Dr. Carstensen speaks to the rapid increase in life expectancy of 30 years over the last century. Most think, at least at first glance, that a longer life expectancy is a good thing, but not necessarily. As we look at how our culture has dealt with this expected increase in life expectancy, the truth is that old age has gotten longer!
Formal education still ends for most in their 20s, work life still ends in their 60s, but what has gotten longer is the now 30 to 40 years that can be spent in retirement. For many, a 30- to 40-year retirement creates only more anxiety about maintaining good health and adequate finances.
This brings us to the Life Redesign suggested by Dr. Carstensen; traditional models of education, work, and recreation must change. In looking at formal education, can formal learning continue to end in your 20s?

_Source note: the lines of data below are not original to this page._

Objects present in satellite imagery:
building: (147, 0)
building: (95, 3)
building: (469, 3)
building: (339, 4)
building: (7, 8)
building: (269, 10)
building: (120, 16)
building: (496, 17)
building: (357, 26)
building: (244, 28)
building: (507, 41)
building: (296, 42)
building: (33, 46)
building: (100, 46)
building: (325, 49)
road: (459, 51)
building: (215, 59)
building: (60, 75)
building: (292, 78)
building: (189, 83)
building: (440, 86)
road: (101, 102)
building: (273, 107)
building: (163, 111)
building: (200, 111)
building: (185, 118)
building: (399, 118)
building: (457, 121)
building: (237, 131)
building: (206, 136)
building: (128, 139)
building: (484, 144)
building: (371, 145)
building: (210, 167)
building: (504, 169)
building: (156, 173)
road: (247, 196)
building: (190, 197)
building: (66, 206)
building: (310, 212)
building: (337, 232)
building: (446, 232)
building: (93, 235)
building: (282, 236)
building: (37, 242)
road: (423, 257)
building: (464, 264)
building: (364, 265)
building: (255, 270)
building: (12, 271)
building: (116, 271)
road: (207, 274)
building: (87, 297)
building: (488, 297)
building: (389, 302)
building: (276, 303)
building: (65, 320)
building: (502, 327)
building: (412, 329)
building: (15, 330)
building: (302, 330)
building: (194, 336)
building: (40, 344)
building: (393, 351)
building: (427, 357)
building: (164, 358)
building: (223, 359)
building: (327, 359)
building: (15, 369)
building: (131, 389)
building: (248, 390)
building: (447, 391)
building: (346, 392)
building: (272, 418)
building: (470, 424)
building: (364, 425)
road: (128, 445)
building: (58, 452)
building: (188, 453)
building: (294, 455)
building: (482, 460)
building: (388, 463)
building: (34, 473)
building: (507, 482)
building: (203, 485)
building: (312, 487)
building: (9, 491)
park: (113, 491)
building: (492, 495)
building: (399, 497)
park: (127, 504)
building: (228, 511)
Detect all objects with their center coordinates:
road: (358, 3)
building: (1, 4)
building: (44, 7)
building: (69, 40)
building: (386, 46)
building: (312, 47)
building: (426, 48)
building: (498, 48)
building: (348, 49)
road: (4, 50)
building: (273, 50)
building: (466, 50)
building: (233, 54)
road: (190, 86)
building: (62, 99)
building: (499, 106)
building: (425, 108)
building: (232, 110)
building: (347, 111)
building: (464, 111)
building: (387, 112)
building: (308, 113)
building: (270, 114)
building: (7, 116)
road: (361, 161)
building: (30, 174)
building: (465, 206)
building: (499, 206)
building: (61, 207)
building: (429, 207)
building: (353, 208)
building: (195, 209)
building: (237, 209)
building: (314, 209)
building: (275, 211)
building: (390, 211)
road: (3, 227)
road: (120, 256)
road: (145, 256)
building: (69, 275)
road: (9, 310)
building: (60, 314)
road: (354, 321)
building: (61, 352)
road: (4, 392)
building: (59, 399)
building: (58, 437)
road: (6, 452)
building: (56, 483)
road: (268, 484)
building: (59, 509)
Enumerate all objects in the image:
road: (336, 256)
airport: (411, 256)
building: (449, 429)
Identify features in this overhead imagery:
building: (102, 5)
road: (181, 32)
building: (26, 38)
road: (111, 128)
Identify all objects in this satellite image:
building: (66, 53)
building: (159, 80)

With expected five to seven career (not job) changes during one’s working life, formal education must continue. Graduate School is but one of the more structured educational offerings that must help bridge such a change. Graduate School at any time, any age, and even at multiple times, endeavor.
Learning opportunities will be the key, not just formal education. Non-degree programs, shorter certificate programs, unlearning and relearning must become the norm. We all need to prepare ourselves for such a lifetime of learning. As stated by Dr. Carstensen, “longer lives present us with an opportunity to redesign the way we live. The greatest risk of failure is setting the bar too low.”